Startups need to keep in mind that large corporations are burdened by both their KPIs and the neverending demand for ROI, meaning that startups must seek out the common interest between both parties to further incentivize the conversation.

As the number one incubator in the world for six years in a row, Microsoft is acting as a major driving force for startups – providing necessary resources such as marketing, network, and business models and technology to promote startup development to a new level. Lin Tan, CEO of Residence of Microsoft Accelerator, pointed out that the purpose of collaboration between large corporations and startups is to establish a new industry ecosystem for Microsoft. “Utilizing all sorts of investment to connect businesses, VCs and startups, improving Microsoft has impacts across the business sector,” she explained.

Finally, large corporation representatives wrapped up the panel with a call for action. While seeking for investment and collaboration opportunities with big companies, startups need to keep in mind that large corporations are burdened by both their KPIs and the neverending demand for ROI, meaning that startups must seek out the common interest between both parties to further incentivize the conversation.

Startups: Calling for More Efficient Conversations and Mutual Understanding from Large Corps

Jackie Luan, Founder & CEO of LaVector Technologies, also a Yale alumnus, categorized the collaboration process into three steps.
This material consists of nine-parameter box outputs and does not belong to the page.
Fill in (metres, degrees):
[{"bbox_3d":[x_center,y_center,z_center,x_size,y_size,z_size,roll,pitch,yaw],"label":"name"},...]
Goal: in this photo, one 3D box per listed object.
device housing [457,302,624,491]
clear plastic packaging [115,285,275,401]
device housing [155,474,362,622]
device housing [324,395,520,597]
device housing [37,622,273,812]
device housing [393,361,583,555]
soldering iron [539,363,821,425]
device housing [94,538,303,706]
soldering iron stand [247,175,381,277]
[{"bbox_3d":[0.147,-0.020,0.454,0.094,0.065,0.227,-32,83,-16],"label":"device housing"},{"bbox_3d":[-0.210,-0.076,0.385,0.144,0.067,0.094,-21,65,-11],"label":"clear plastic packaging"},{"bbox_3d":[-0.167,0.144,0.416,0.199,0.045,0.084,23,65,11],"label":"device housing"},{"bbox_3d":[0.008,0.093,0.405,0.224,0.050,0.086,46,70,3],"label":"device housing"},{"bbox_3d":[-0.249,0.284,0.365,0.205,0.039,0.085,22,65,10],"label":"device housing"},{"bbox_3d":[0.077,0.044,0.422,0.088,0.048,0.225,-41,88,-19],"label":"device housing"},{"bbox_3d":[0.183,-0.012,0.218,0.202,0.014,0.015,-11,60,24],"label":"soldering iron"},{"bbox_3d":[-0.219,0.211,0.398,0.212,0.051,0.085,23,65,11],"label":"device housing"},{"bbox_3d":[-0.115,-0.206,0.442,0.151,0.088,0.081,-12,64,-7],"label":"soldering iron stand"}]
  1. Handshaking: contact large companies through activities, road shows and other networking activities; and introduce your own project/products.
  2. Dating: in-depth conversations with large corporations.
  3. Integration: activate resources from both sides to achieve better outcomes; two companies collaborate on a strategic level.
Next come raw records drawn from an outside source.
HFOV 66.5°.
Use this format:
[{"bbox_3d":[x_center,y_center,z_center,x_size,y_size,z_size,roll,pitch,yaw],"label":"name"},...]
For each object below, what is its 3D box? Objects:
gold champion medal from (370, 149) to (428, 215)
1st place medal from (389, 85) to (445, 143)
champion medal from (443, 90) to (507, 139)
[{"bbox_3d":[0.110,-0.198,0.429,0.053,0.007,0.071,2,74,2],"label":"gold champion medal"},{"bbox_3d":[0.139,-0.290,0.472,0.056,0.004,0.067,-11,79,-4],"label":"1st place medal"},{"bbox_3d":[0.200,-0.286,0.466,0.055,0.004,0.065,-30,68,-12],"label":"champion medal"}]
In addition to posing these steps, Luan also mentioned that effective communication is crucial during the “Dating” process, particularly for tech-oriented companies. Program officers and directors from both sides should be informed of all information and requirements to avoid unnecessary conflicts. Yet, in the reality, large corporations and startups might find it hard to communicate in the same business language.

Ye Wang, Founder & CEO AppAdhoc (Yaohe Technology) and a Yale alumnus, explained that startups have different corporate cultures, thoughts, and business environments from large corporations, and thus both sides should consider each other’s distinct viewpoints to reduce friction and improve communication efficiency. He also stated that during the dating and integration process, large corporations should be more empathetic to the limited resources of startups, and startups should stay open and active to new business and management models so as to strengthen their connections with large corporations.

AmCham China would like to thank the speakers for sharing their successes, failures, and best takeaways from a diverse range of collaboration practices, finding that technology and innovation are indispensable for any companies to be sustainable and continuously competitive in the market.

 


 

Launched in 2018, AmCham China Technology and Innovation Initiative is an insight and collaboration platform designed to help our members and their organizations navigate and take advantage of the impact of disruptive technologies, such as AI, Blockchain, Internet of Things, AR/VR, etc. The Initiative aims to bring together a diverse, cross-sector community of companies applying technologies to innovate in order to share best practices, showcase American technology and innovation at work in China, and deepen relationships between technology providers and adopters. The Digital Circle partners play a leadership role in the AmCham China community to help define activity and policy priorities for the T&I Initiative.